Both 32-bit and 64-bit binaries are available for download via pypi.python.org/PyStretch. Be sure to select the correct, 32-bit or 64-bit installation for the version of python that you use. If you are unsure:
Press Start
Type cmd and hit enter
Type:
$ python
Examine the first few lines of output, paying careful attention to whether you are running a 32 or a 64 bit version of python
Download the appropriate installer and install as you would any other package. If the installer is unable to find your python installation in the registry, you either do not have a python installation or installed the wrong architecture binary (32-bit vs. 64-bit).

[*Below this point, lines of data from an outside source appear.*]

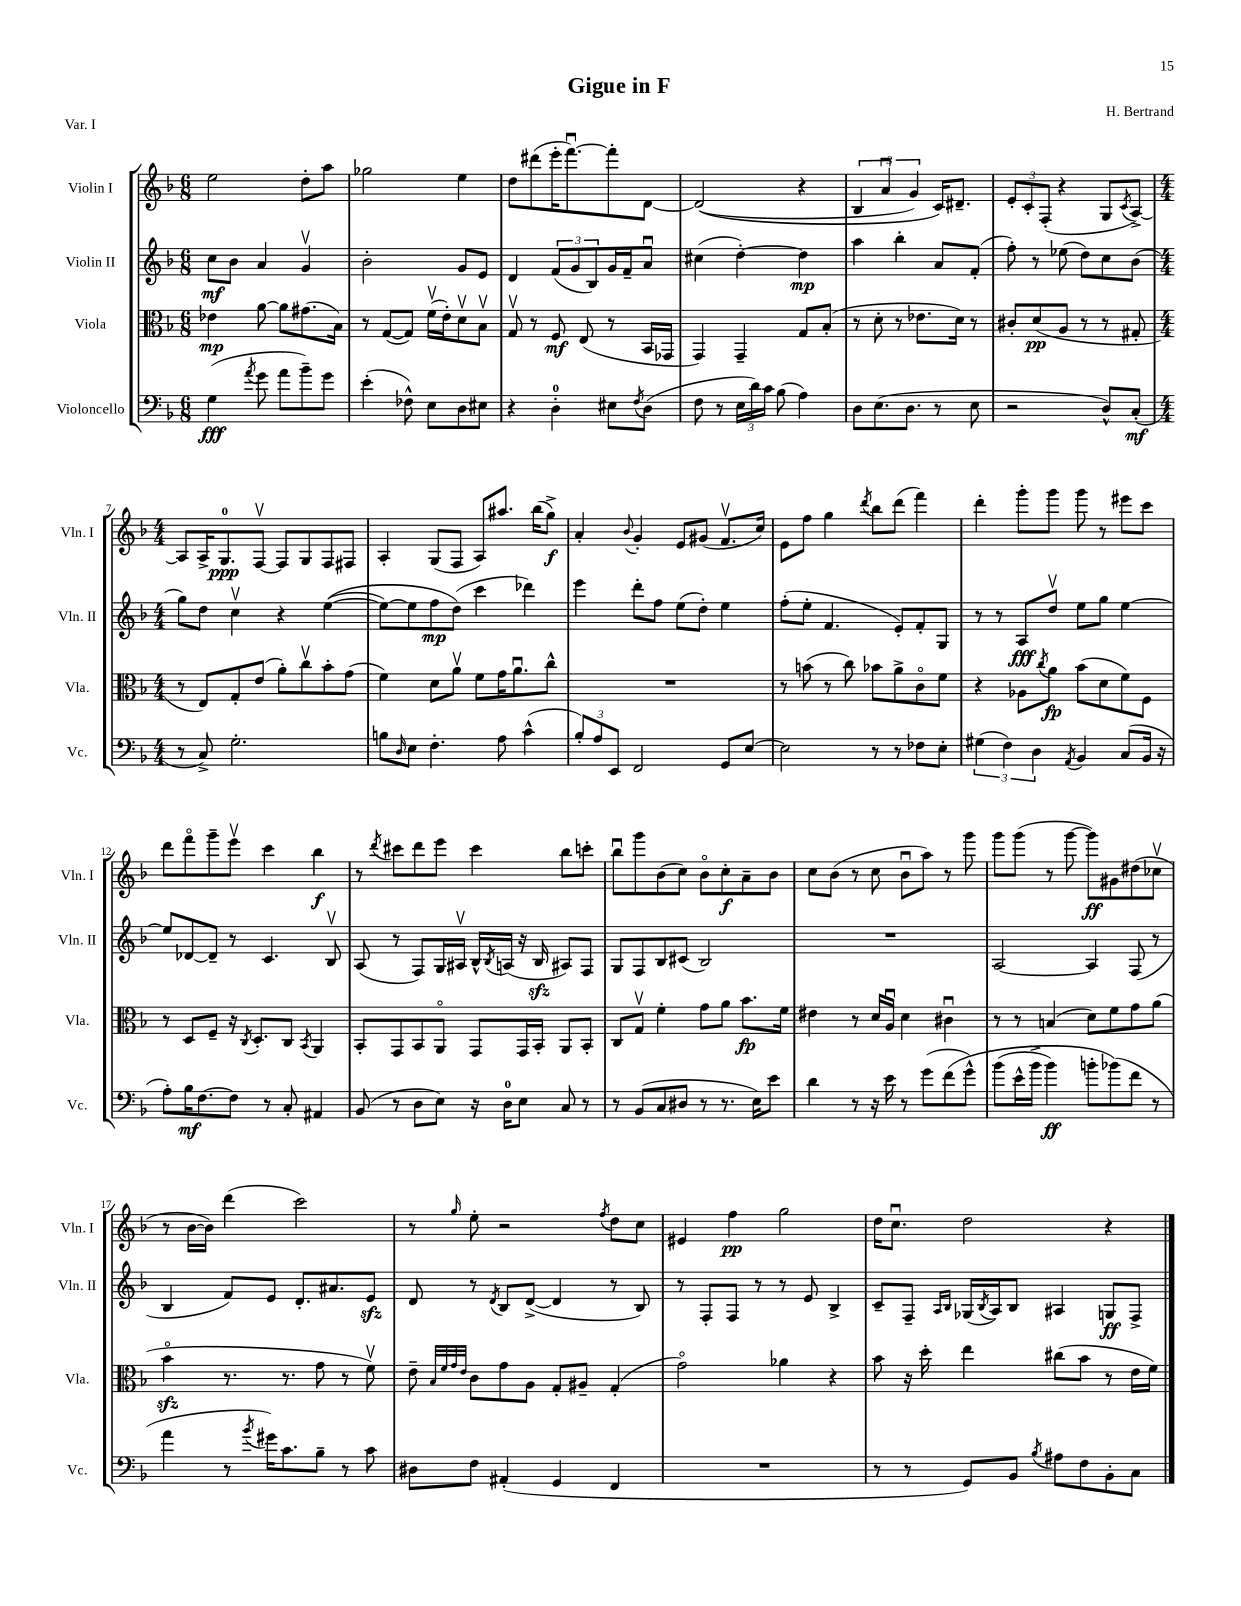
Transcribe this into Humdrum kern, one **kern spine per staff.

**kern	**kern	**kern	**kern
*staff4	*staff3	*staff2	*staff1
*clefF4	*clefC3	*clefG2	*clefG2
*k[b-]	*k[b-]	*k[b-]	*k[b-]
*M6/8	*M6/8	*M6/8	*M6/8
(4G	4e-	8cc	2ee
.	.	8b-	.
8qa	.	.	.
8g	[8a	4a	.
8a	8a]	.	.
8b-~)	(8.g#	4gv	8dd'
8g	.	.	8aa
.	16B-)	.	.
=	=	=	=
(4e'	8r	2b-'	2gg-
.	([8G	.	.
8F-^^)	8G])	.	.
8E	(16fv	.	.
.	16e')	.	.
8D	8dv	8g	4ee
8E#	8B-v	8e	.
=	=	=	=
4r	8Gv	4d	8dd
.	8r	.	(8ddd#
4D'	8F	(12f	16eee'
.	.	.	[8.fffu)
.	.	12g	.
.	(8E	.	.
.	.	12B-)	.
8E#	8r	16g	8fff']
.	.	16f~	.
8qF	.	.	.
(8D	16BB-	8au	[8d
.	16GG-	.	.
=	=	=	=
8F	4GG)	(4cc#	&((2d]
8r	.	.	.
24E	4GG~	[4dd')	.
24d)	.	.	.
24c	.	.	.
(8B-	.	.	.
4A)	8G	4dd]	4r
.	(8B-'	.	.
=	=	=	=
8D	8r	4aa	6B-
(8.E	8d'	.	.
.	.	.	6au
.	8r	4bb-'	.
8.D	.	.	.
.	.	.	6g)
.	8.e-	.	.
8r	.	8a	16c&)
.	16d)	.	8.d#~
8E	8r	(8f'	.
=	=	=	=
2r	8c#'	8ff')	12e'
.	.	.	12c'
.	(8d	8r	.
.	.	.	(12F'
.	8A	(8ee-	4r
.	8r	8dd)	.
8D^^)	8r	8cc	8G
.	.	.	8qc
(8C'	8G#'	(8b-	[8A^)
=	=	=	=
*M4/4	*M4/4	*M4/4	*M4/4
8r	8r	8gg)	8A]
8C^)	8E)	8dd	16A^
.	.	.	8.G
2.G'	8G'	4ccv	.
.	(8e	.	[8Fv
.	8a')	4r	8F]
.	8ccv	.	8G
.	8b-'	&(([4ee	8F
.	(8g	.	8F#
=	=	=	=
8B	4f)	8ee_)	4A'
16qqD	.	.	.
8E	.	8ee]	.
4.F'	8d	8ff	(8G
.	8av	(8dd&)	8F
.	8f	4ccc	8A)
8A	16g	.	8.aa#
.	8.au	.	.
(4c^^	.	4ddd-)	.
.	.	.	(16bb-
.	8cc^^	.	8gg^)
=	=	=	=
12B-')	1r	4eee	4a'
12A	.	.	.
12EE	.	.	.
.	.	.	8qqb-
2FF	.	8ddd'	4g'
.	.	8ff	.
.	.	(8ee	8e
.	.	8dd')	(8g#
8GG	.	4ee	8.fv
[8E	.	.	.
.	.	.	16cc)
=	=	=	=
2E]	8r	(8ff'	8e
.	(8b	8ee'	8ff
.	8r	4.f	4gg
.	8cc)	.	.
.	.	.	8qddd
8r	8b-	.	8bb-
8r	8a^	8e')	(8ddd
8F-	8co	8f'	4fff)
8E'	8f	8G	.
=	=	=	=
(6G#	4r	8r	4ddd'
.	.	8r	.
6F)	.	.	.
.	8A-	8A	8ggg'
6D	.	.	.
.	8qcc	.	.
.	8a	8ddv	8ggg
8qAA	.	.	.
4BB-	(8b-	8ee	8ggg
.	8d	8gg	8r
(8C	8f)	[4ee	8eee#
16BB-	8F	.	8ccc
16r	.	.	.
=	=	=	=
8A')	8r	8ee]	8ddd
16B-	8D	[8d-	8fffo
[8.F	.	.	.
.	8F~	8d-~]	8ggg~
8F]	16r	8r	8eeev
.	8qC	.	.
.	8.D'	.	.
8r	.	4.c	4ccc
8C'	8C	.	.
.	8qBB-	.	.
4AA#	4AA	.	4bb-
.	.	8B-v	.
=	=	=	=
(8BB-	8BB-'	(8A	8r
.	.	.	8qddd
8r	8GG	8r	8ccc#
8D	8BB-	8F)	8ddd
8E)	8AAo	16G	8eee
.	.	16A#v	.
16r	8GG	16B-^^	4ccc#
.	.	8qB-	.
16D	.	(16A	.
8E	16GG	16r	.
.	16BB-'	16B-	.
8C	8AA	8A#)	8bb-
8r	8BB-'	8F	8ccc'
=	=	=	=
8r	8C	8G	8bb-u
(8BB-	8Gv	8F	8ggg
8C	4f'	8B-	(8b-
8D#	.	(8c#	8cc)
8r	8g	2B-)	8b-o
8.r	8a	.	8cc'
.	8.b-	.	8a~
16E)	.	.	.
8e	.	.	8b-
.	16f	.	.
=	=	=	=
4d	4e#	1r	8cc
.	.	.	(8b-
8r	8r	.	8r
16r	16d	.	8cc
16e	16Au	.	.
8r	4d	.	8b-u
(8g	.	.	8aa)
&(8f	4c#u	.	8r
8g^^)	.	.	8ggg
=	=	=	=
(8b-	8r	[2A	8ggg
16e^^	8r	.	(8ggg
16b-^	.	.	.
4b-)	(4B	.	8r
.	.	.	[8ggg
8b'	8d)	4A]	8ggg])
(8b-&)	8f	.	8g#
8f	8g	(8F	(8dd#
8r	(8a	8r	8cc-v
=	=	=	=
4a	4b-o	4B-	8r
.	.	.	[16b-
.	.	.	16b-])
8r	8.r	8f)	(4ddd
8qb-	.	.	.
16g#)	.	8e	.
8.c	8.r	.	.
.	.	8.d'	2ccc)
8B-~	8g	.	.
.	.	8.a#	.
8r	8r	.	.
8c	8fv)	8e	.
=	=	=	=
8D#	8e~	8d	8r
.	32qqB-	.	.
.	32qqf	.	.
.	32qqg	.	.
.	32qqe	.	16qqgg
8F	8c	8r	8ee'
.	.	8qd	.
(4AA#'	8g	8B-	2r
.	8A	([8d^	.
4GG	8G'	4d]	.
.	8A#~	.	.
.	.	.	8qff
4FF	(4G'	8r	8dd
.	.	8B-)	8cc
=	=	=	=
1r	2go)	8r	4e#
.	.	8F'	.
.	.	8F	4ff
.	.	8r	.
.	4a-	8r	2gg
.	.	8e	.
.	4r	4B-^	.
=	=	=	=
8r	8b-	8c~	16dd
.	.	.	8.ccu
8r	16r	8F~	.
.	16dd'	.	.
.	.	16qqA	.
.	.	16qqB-	.
8GG)	4ee	(16G-	2dd
.	.	8qB-	.
.	.	16A)	.
8BB-	.	8B-	.
8qB-	.	.	.
8A#	(8cc#	4A#	.
8F	8b-	.	.
8BB-'	8r	8G	4r
8C	16e	8F^	.
.	16f)	.	.
==	==	==	==
*-	*-	*-	*-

Finally, the installer places two scripts into a Scripts directory. To allow these scripts to be callable from anywhere, you should add them to your PYTHONPATH. To do this you must have administrative rights on your machine.
Press Start
Right click on Computer and select Properties
In the left hand column select Advanced System Settings
Authenticate
Select Environment Variables
Add the path to the scripts file to the end of string of paths, for example:
;C\Python27\Scripts
Note
Where, C is the drive, Python27 is your version, and Scripts holds the installed scripts
Under System Variables select New...
Set the Variable Name to PYTHONPATH
Set the Variable Value to the path to the scripts folder, for example:
C\Python27\Scripts;
Note
Where, C is the drive, Python27 is your version, and Scripts holds the installed scripts
Note
Semi-colons are used to separate items in the path. Make sure not to omit them!

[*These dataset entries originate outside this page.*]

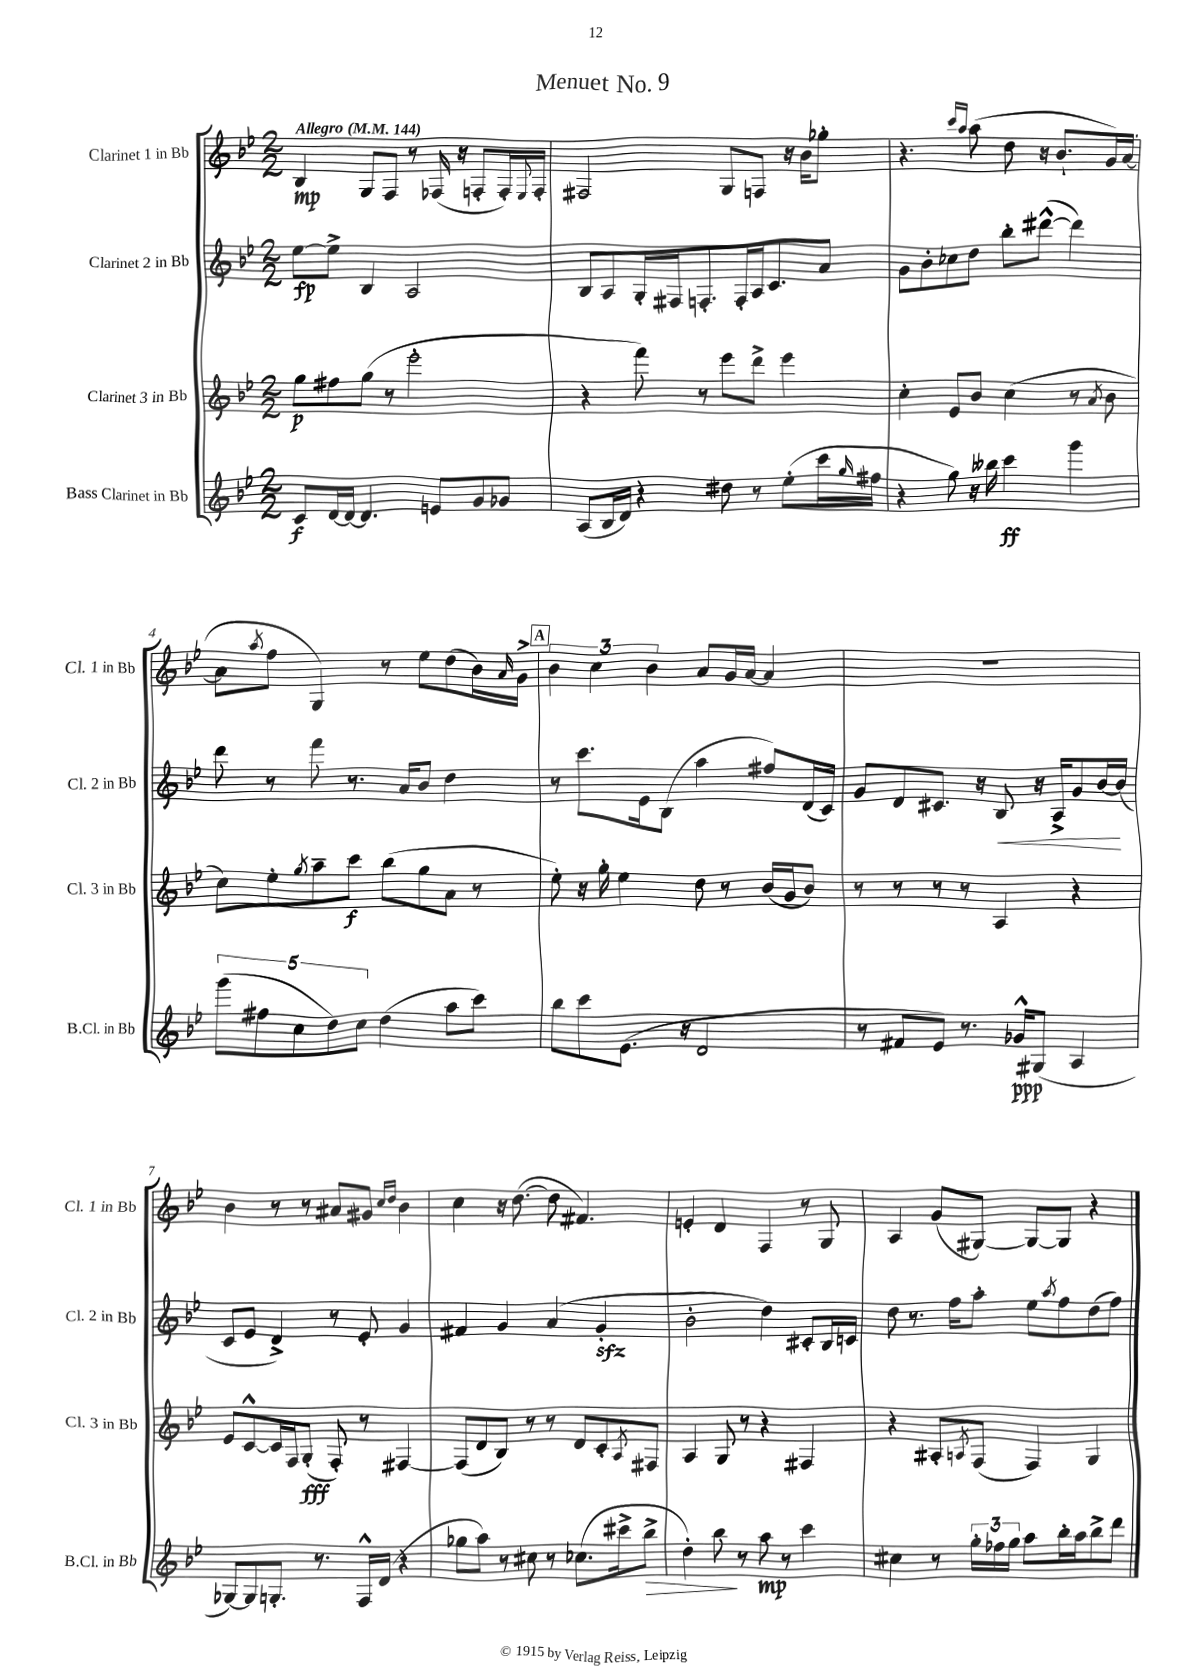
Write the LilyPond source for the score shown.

\header { title = "Menuet No. 9" }
<<
\new StaffGroup <<
\new Staff = "s0" \with { instrumentName = "Clarinet 1 in Bb" shortInstrumentName = "Cl. 1 in Bb" } {
    \clef treble \key bes \major \numericTimeSignature \time 2/2 \tempo "Allegro" 4 = 144
    bes4\mp g8 f8 r8 fes16( r16 f8-. f16-.) \appoggiatura { ees8 } f16-. |
    fis2 g8 f8 r16 bes'16 ges''8-. |
    r4. \grace { c'''16 a''16 } a''8( d''8 r16 bes'8.-! g'16) a'16~( |
    a'8 \acciaccatura { a''8 } f''8 g4) r8 ees''8 d''8( bes'16) \grace { a'16 } g'16-> |
    \mark \markup { \box "A" } \tuplet 3/2 { bes'4 c''4 bes'4 } a'8 g'16 a'16~ a'4 |
    R1 |
    bes'4 r8 r8 ais'8 gis'8 \grace { c''16 d''16 } bes'4 |
    c''4 r16 d''8.~( d''8 fis'4.) |
    e'4-. d'4 f4 r8 g8 |
    a4 g'8( gis8~) gis8~ gis8 r4 \bar "|." |
}
\new Staff = "s1" \with { instrumentName = "Clarinet 2 in Bb" shortInstrumentName = "Cl. 2 in Bb" } {
    \clef treble \key bes \major \numericTimeSignature \time 2/2
    ees''8~\fp ees''8-> bes4 a2 |
    bes8 a8 g16-. fis16 f8.-. f16-. a16 c'8. a'8 |
    g'8 bes'8-. ces''8 d''8 bes''8-. dis'''8~-^( dis'''4) |
    d'''8 r8 f'''8 r8. a'16 bes'8 d''4 |
    \mark \markup { \box "A" } r8 c'''8. ees'16 bes8( a''4 fis''8) d'16( c'16) |
    g'8 d'8 cis'8. r16 bes8\< r16 a16-> g'8 bes'16~\! bes'16( |
    c'8 ees'8 d'4->) r8 ees'8-. g'4 |
    fis'4 g'4 a'4( g'4-.\sfz |
    bes'2-. d''4) cis'8-. bes16 c'16 |
    d''8 r8. f''16 a''8-. ees''8 \acciaccatura { a''8 } f''8 d''8( f''8) \bar "|." |
}
\new Staff = "s2" \with { instrumentName = "Clarinet 3 in Bb" shortInstrumentName = "Cl. 3 in Bb" } {
    \clef treble \key bes \major \numericTimeSignature \time 2/2
    g''8\p fis''8 g''8( r8 ees'''2-. |
    r4 f'''8) r8 ees'''8 d'''8-> ees'''4 |
    c''4-. ees'8 bes'8 c''4( r8 \acciaccatura { a'8 } bes'8 |
    c''8) ees''8-. \acciaccatura { g''8 } a''8-- c'''8\f bes''8( g''8 a'8 r8 |
    \mark \markup { \box "A" } ees''8-.) r16 g''16-. ees''4 d''8 r8 bes'16( g'16 bes'8) |
    r8 r8 r8 r8 a4 r4 |
    ees'8 c'8~-^ c'16 f16 g8-.\fff( f8-.) r8 fis4~ |
    fis8( d'8 bes8) r8 r8 d'8 c'8-. \acciaccatura { a8 } fis8 |
    a4 g8 r8 r4 fis4 |
    r4 ais8-. \acciaccatura { a8 } f8( f4) g4 \bar "|." |
}
\new Staff = "s3" \with { instrumentName = "Bass Clarinet in Bb" shortInstrumentName = "B.Cl. in Bb" } {
    \clef treble \key bes \major \numericTimeSignature \time 2/2
    c'8\f d'16~ d'16~ d'4. e'8 g'8 ges'8 |
    a8( bes16 d'16) r4 dis''8 r8 ees''8-.( c'''16 \grace { g''16 } fis''16 |
    r4 g''8) r16 beses''16 c'''4\ff g'''4 |
    \tuplet 5/4 { g'''8( fis''8 c''8 d''8) c''8 } d''4( a''8 c'''8) |
    \mark \markup { \box "A" } bes''8 c'''8 ees'8.( r16 d'2 |
    r8 fis'8 ees'8) r8. ges'16-^\ppp gis8( a4 |
    ges8~) ges8 g8.-. r8. f16-^ d'16( r4 |
    ges''8 a''8) r8 cis''8 r8 ces''8.( cis'''16-> bes''8->\> |
    d''4-.) bes''8\! r8 a''8\mp r8 c'''4 |
    cis''4 r8 \tuplet 3/2 { g''16-. fes''16 g''16 } a''8 bes''16-. a''16 bes''8-> d'''8 \bar "|." |
}
>>
>>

Installation on OS X or linux is most easily achieved by utilizing either easy_install or pip. Easy install should ship with the OS X python installation and users can simply call the following, from a command line, to install PyStretch.:
$ python easy_install pystretch
It is suggested that pip be utilized for package installation as it has a wider range of error handling capabilities. The installation of pip is not PyStretch specific and opens a wide range of available packages to the user. From the command line call the following to install both pip and PyStretch:
$ python easy_install pip
$ pip install pystretch
Finally, PyStretch can be installed via source using:
$ python setup.py install
PyStretch attempts to install into the site-packages directory of the default python installation. This is, the installation of python which is instantiated when you call python from a command line. Additionally, PyStretch installs two scripts (pystretcher.py and pystretch_test.py) into your bin/ or Scripts/ directory. Assuming these scripts are successfully installed, it is possible to call them via the command line from any directory.